Going green: Powering the future of AI in the data center
Date: 2025/03/18
Source: Axis Communications
This article originally appeared on
Business Reporter.
AI’s speed to market has been incredibly fast, and it’s growing even faster. Generative AI is becoming understood, widely used and its complexity and computing demand is rapidly expanding. The US leads the world in data center numbers, housing over 5,300 as of March 2024, but this growth will see data center demand double or triple in the very short term. Inside the server room and out, the data center industry is now stretching to meet demand.

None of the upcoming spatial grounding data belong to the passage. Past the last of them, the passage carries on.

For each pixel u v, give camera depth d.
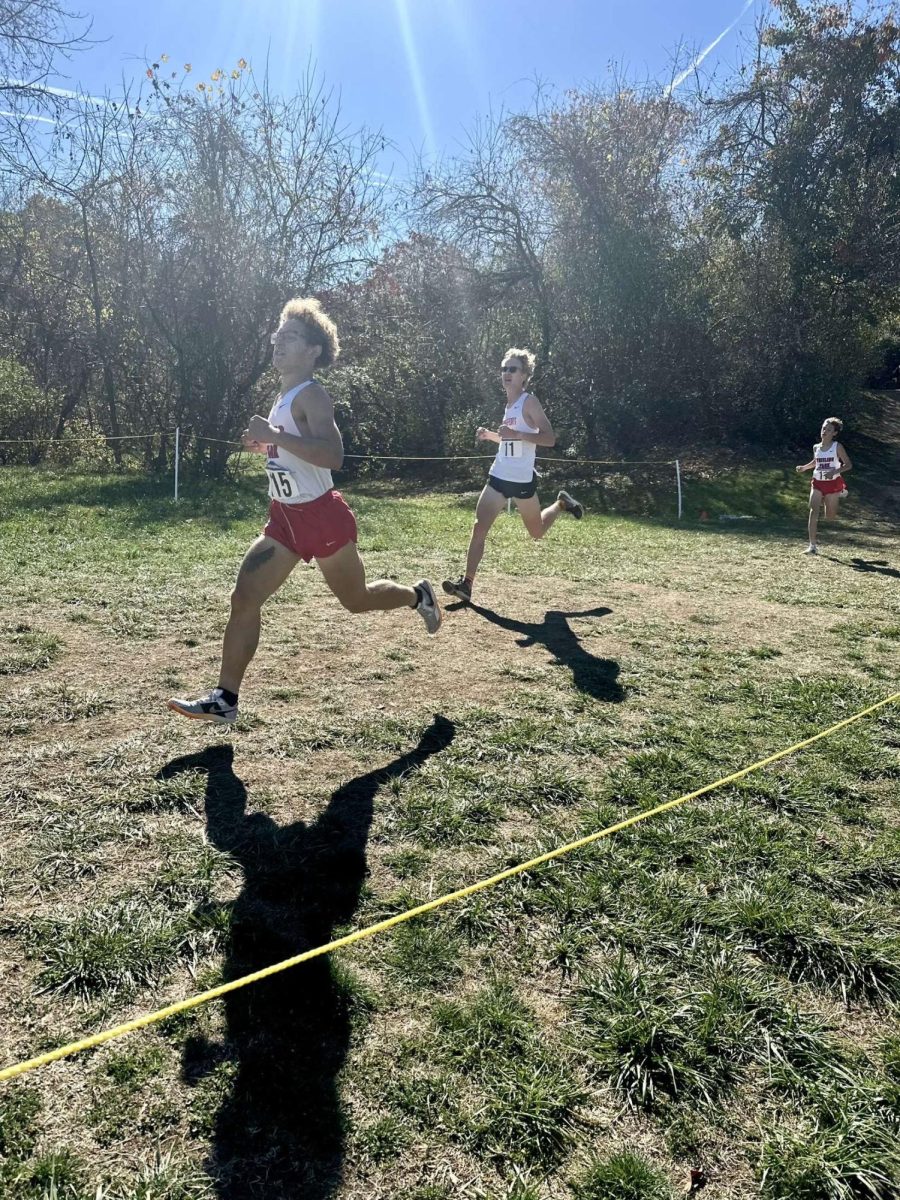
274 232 17.81
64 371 19.86
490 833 3.30
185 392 17.81
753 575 8.76
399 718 4.39
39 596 6.45
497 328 21.66
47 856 3.01
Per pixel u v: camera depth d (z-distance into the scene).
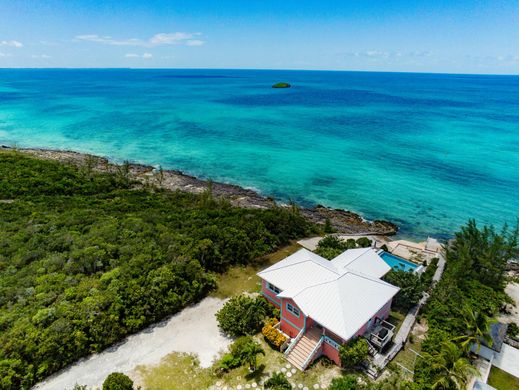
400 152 85.19
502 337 25.27
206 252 34.72
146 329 26.97
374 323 25.89
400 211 56.66
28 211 46.12
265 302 28.67
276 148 90.31
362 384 21.55
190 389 21.86
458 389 21.02
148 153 87.88
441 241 47.28
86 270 31.58
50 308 24.92
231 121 123.94
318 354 24.09
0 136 101.75
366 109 150.88
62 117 130.62
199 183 68.44
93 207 50.78
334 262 30.41
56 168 67.50
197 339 26.06
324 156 83.38
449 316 26.83
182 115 135.75
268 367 23.52
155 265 31.61
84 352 24.09
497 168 73.31
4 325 24.03
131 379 22.38
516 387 22.61
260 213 47.22
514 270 40.31
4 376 20.47
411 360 24.17
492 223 52.09
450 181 67.62
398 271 30.72
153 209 50.53
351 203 59.97
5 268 31.83
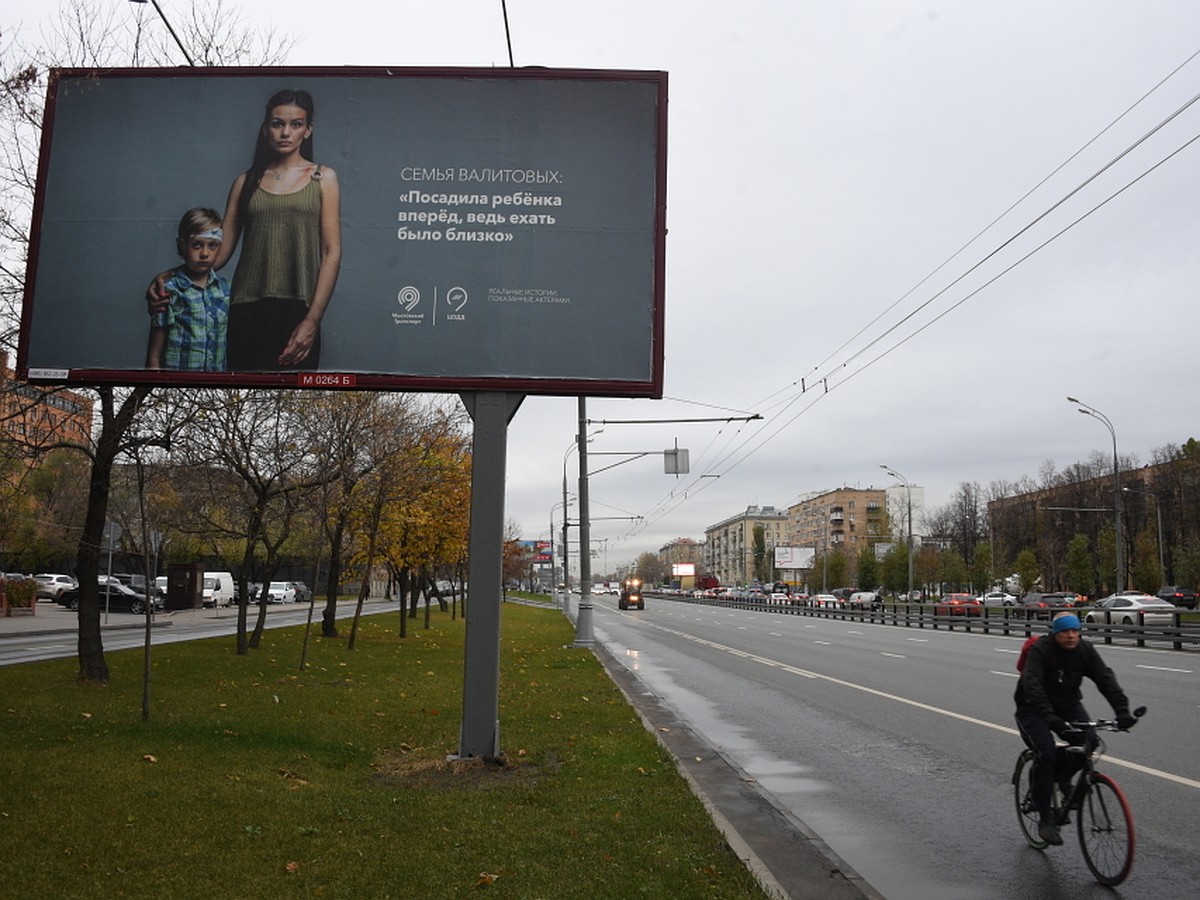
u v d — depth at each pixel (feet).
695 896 16.89
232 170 32.81
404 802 23.52
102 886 16.75
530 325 31.68
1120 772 29.78
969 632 132.67
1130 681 57.77
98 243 32.81
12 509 60.39
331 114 32.76
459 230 32.09
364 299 31.94
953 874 20.56
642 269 31.86
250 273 32.32
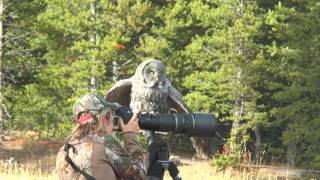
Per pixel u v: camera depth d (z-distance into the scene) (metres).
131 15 39.47
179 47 48.78
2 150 42.00
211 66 41.12
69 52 40.50
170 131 5.53
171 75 42.12
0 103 36.59
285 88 37.16
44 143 45.59
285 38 37.66
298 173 35.19
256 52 39.44
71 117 40.31
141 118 5.38
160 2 51.00
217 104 39.91
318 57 36.81
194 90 47.19
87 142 4.66
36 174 16.14
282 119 37.78
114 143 4.72
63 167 4.67
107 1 39.19
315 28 36.81
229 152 33.66
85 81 39.12
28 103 38.72
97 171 4.58
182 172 18.55
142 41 40.72
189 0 47.66
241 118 37.91
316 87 36.38
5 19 37.28
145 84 9.77
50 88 38.66
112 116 4.83
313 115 36.88
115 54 39.53
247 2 38.78
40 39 40.44
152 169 5.62
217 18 39.78
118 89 10.21
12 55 37.09
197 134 5.56
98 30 39.19
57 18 40.53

The rapid expansion of digital infrastructure is, on the surface, at odds with green initiatives. AI needs power, and lots of it. This puts broad constraints on data center locations, which require ready connectivity to an adequate supply, and US provision of renewable energy is lacking – only 9 per cent of energy use in 2023 came from sustainable sources. The American data center industry has no choice but to navigate its journey of expansion in a sustainable and responsible way from top to bottom, but it is clear that it will not be easy.
Sustainability, four ways
Outside of energy requirements, data center companies need to consider four key pillars of sustainability when creating new sites or upgrading existing facilities: physical security; operational efficiencies; disaster resistance; and cyber-security. None of these can be ignored, and all offer opportunities to act in a more sustainable manner.
The problem is that the industry is necessarily working fast. Implementing fresh solutions to these pillars while attempting to maintain sustainable principles is difficult enough, but they must also be the correct solutions. The pace of data center expansion means it is all too easy to overlook the obvious. You can be sustainable, but you must also be clever, and an intelligent choice of technology is vital.
The importance of ingenuity
Take security, for instance. A simple switch to high-quality thermal, infra-red and low-light cameras can help deal with security concerns at night, while removing the need for additional lighting and improving the operational efficiency of a data center. But that is only their most simplistic use case. Cameras can do so much more than stream video. They are the most powerful sensors a site has, picking up millions of data points every second.
Just as the world’s use of AI expands, so can AI use within the data center. The same camera that powers the security function can monitor the people on site. It might use AI-based techniques to detect if proper PPE is being worn, see if an employee has fallen, tie in with access control systems to help count staff in the case of an evacuation, or even alert to loitering in restricted areas.
One sensor, many uses
Within the server room cameras can protect entire racks, acting as a vital visual indicator for overheating, detecting smoke or fire and working with other sensors to assist with more complex operations such as cooling adjustments. And the right cameras, built with cyber-security principles from end to end, offer operators assurance that they cannot be used as a convenient IoT tunnel into a data center’s wider network.
These functions only skim the surface of what a single sensor can do today, and it is certain that more efficiency and functionality will be discovered as data center sites evolve. These sensors are the backbone of internal change and can help in a small way to reduce data center power use, but they are a drop in the ocean. Only a massive increase in the availability of sustainable power will guarantee the future of digital infrastructure.
Barriers to overcome
Renewables are not yet popular with the public. In contrast to the rapid expansion of data centers, the US saw twice as many solar and wind installations blocked as were built over the past decade. This is despite the US Department of Energy’s target of reaching 100 per cent carbon pollution-free energy by 2035. In contrast to many European nations, the Americas are far behind the renewable curve.
The good news is that the power consumption of data centers puts operators in a powerful position as the driving force of sustainable energy solutions. Some data center sites have developed their own solar and wind stations, often in very remote areas, enabled by remote monitoring and administration. Operators have invested in green energy power purchase agreements (PPAs), helping to grow the renewable industry. Data centers can even act as grid stabilizers, using latent power and balancing renewable energy with fossil fuel power as the grid requires.
The green power magnet
They key, though, is that data centers will always prioritize power availability. There is worldwide competition for countries to become the most skilled and capable providers of AI technology, making geography mostly irrelevant. Operators hold a powerful lobbying position because data centers will line up to purchase green power if it is available – in the Americas or elsewhere.
Those countries, states and cities which prioritize renewables and go beyond global targets are those that will thrive in this new AI economy. And while data center providers focus on the big picture outside of the server room, they can lean on smarter, safer sustainability solutions within their walls in order to stay secure without worry.